After a brief intermission, and the fundraising formalities of revealing of who won which raffle prize, we dove right back into one of the most unique pieces of the evening. Originally created for Home LA, Lollieworks, the company founded by choreographer Lindsey Lollie, brought an excerpt from her twenty-minute site-specific piece, The Takers to the Diavolo space. Working within the confines of a long red mat spanning the length of the stage, but only about four feet wide, we watched entranced as two women began the piece by accidentally, then purposefully breaking hardboiled eggs. A mixture of structured improve and set landmarks, danced to a backdrop of a meticulously thought out soundscape, I found myself entranced with each new evolution of the dancers. Seeing Lollie push herself and her co-dancer, to take these risks in a live setting definitely add some major muscle to the emerging contemporary-meets-post-modern dance scene finally emerging in Los Angeles.

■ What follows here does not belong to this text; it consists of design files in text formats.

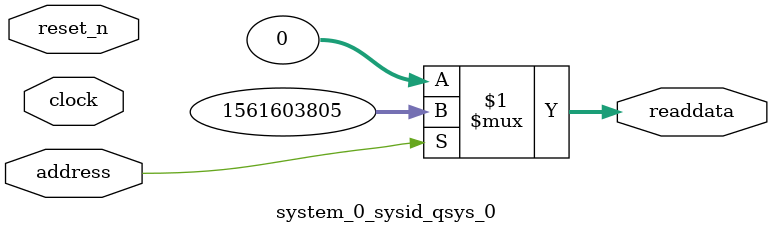
<source format=v>

`timescale 1ns / 1ps
// synthesis translate_on

// turn off superfluous verilog processor warnings 
// altera message_level Level1 
// altera message_off 10034 10035 10036 10037 10230 10240 10030 

module system_0_sysid_qsys_0 (
               // inputs:
                address,
                clock,
                reset_n,

               // outputs:
                readdata
             )
;

  output  [ 31: 0] readdata;
  input            address;
  input            clock;
  input            reset_n;

  wire    [ 31: 0] readdata;
  //control_slave, which is an e_avalon_slave
  assign readdata = address ? 1561603805 : 0;

endmodule




</source>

The second to last performance of the evening offered the final solo of the show. A single blue tinted spot appeared stage left, as a figure haunted the peripheral of the light, shrouded in darkness. Making his way in a manner that seemed at once pedestrian with gesturing, but very nuanced due to the usage of motif, Kevin Williamson was able to break past the invisible barrier between the audience and himself, immersing us in his thought process in action. The aptly titled piece, body of ideas, exerted such focus and intention, that we saw seamless transitions between staged portions and spur of the moment decisions. With such an intimate stage setting, I appreciated Williamson's usage of the space, since few companies broke past center stage, and found the direct eye contact refreshing from the current trend of introverted gaze.
Once the houselights came up, and were asked to exit for the next showing, I thought on the evening as an interesting look into the future of contemporary dance in Los Angeles. It seems as if The Los Angeles contemporary dance scene is on the cusp of becoming the next location for emerging contemporary artists. Although reminders of LA’s archaic interpretation of contrived modern dance still exist, with performances from Sunday evening still fresh in my mind, I am hopeful that local LA artists will continue pushing the boundaries of dance within our Southern California borders. There are so many possibilities and emerging opportunities for those purposeful and driven enough to seize this moment of new dance happening here. Despite the uneven presentations of the evening, seeing our local dance community bring together so many choreographers for this evening alone, shows that LA wants, and is fighting for, contemporary concert dance’s success.